What is being asked: Every line of the entries below that carries the string "Anders" should be copied.

┄┄┄┄┄┄┄┄┄┄

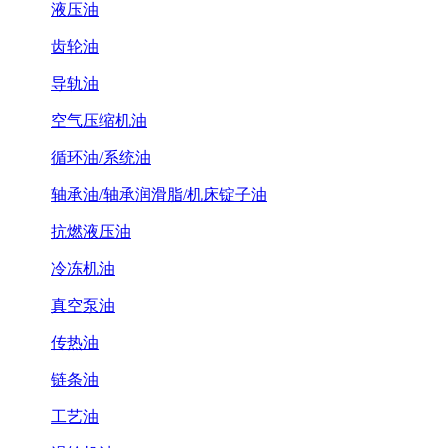
液压油
齿轮油
导轨油
空气压缩机油
循环油/系统油
轴承油/轴承润滑脂/机床锭子油
抗燃液压油
冷冻机油
真空泵油
传热油
链条油
工艺油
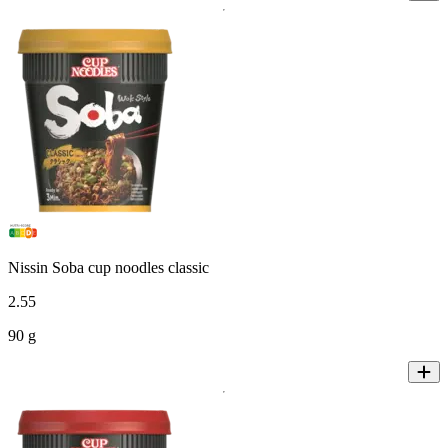
Nissin Soba cup noodles classic
2
.
55
90 g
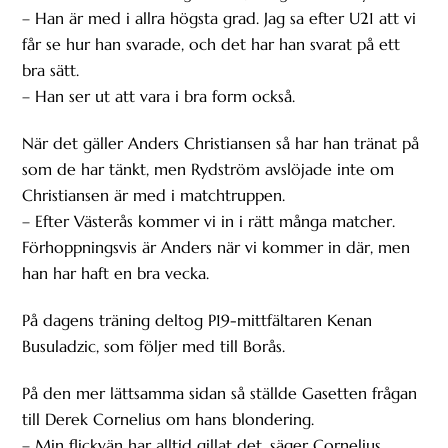
– Han är med i allra högsta grad. Jag sa efter U21 att vi
får se hur han svarade, och det har han svarat på ett
bra sätt.
– Han ser ut att vara i bra form också.
När det gäller Anders Christiansen så har han tränat på
som de har tänkt, men Rydström avslöjade inte om
Christiansen är med i matchtruppen.
– Efter Västerås kommer vi in i rätt många matcher.
Förhoppningsvis är Anders när vi kommer in där, men
han har haft en bra vecka.
På dagens träning deltog P19-mittfältaren Kenan
Busuladzic, som följer med till Borås.
På den mer lättsamma sidan så ställde Gasetten frågan
till Derek Cornelius om hans blondering.
– Min flickvän har alltid gillat det, säger Cornelius.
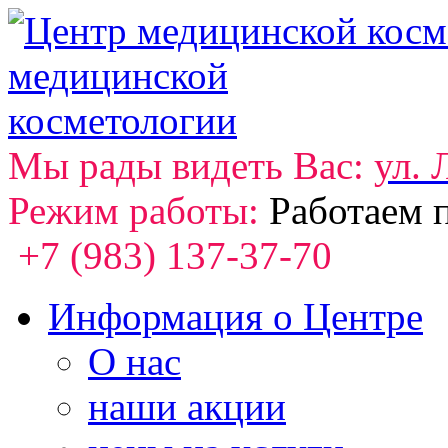
медицинской
косметологии
Мы рады видеть Вас:
ул. 
Режим работы:
Работаем 
+7 (983) 137-37-70
Информация о Центре
О нас
наши акции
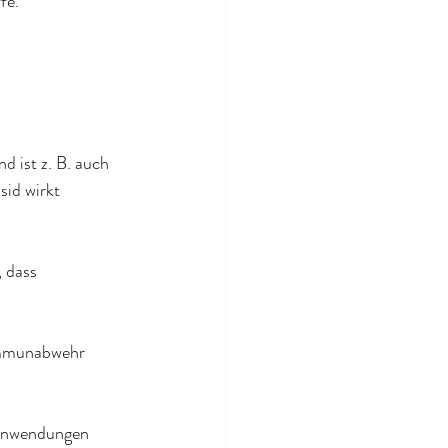
fe.
 ist z. B. auch 
id wirkt 
 dass 
.
 Immunabwehr 
 Anwendungen 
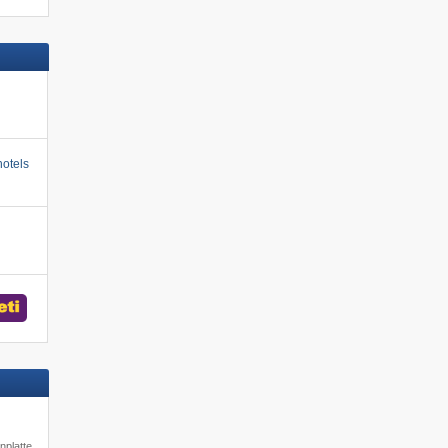
otels
nplatte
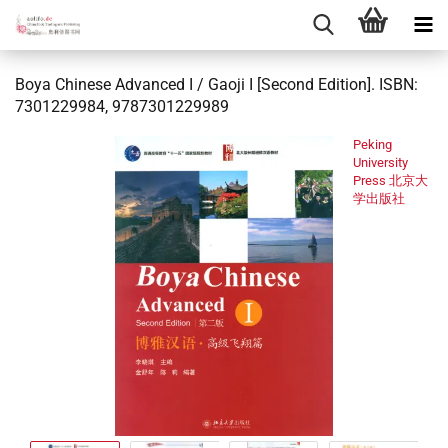
Boya Chinese Advanced I / Gaoji I [Second Edition]. ISBN:
7301229984, 9787301229989
Peking
University
Press 北京大
学出版社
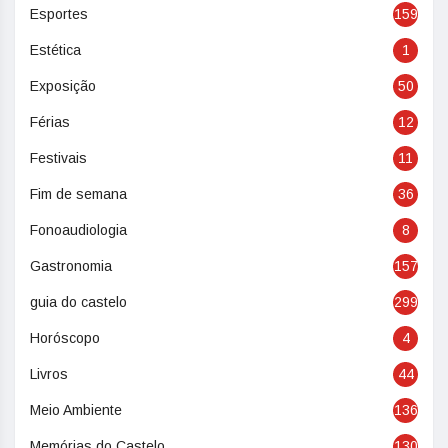
Esportes
159
Estética
1
Exposição
50
Férias
12
Festivais
11
Fim de semana
36
Fonoaudiologia
8
Gastronomia
157
guia do castelo
299
Horóscopo
4
Livros
44
Meio Ambiente
136
Memórias do Castelo
130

┄┄┄┄┄┄┄┄┄┄

Response to this task:
När det gäller Anders Christiansen så har han tränat på
Förhoppningsvis är Anders när vi kommer in där, men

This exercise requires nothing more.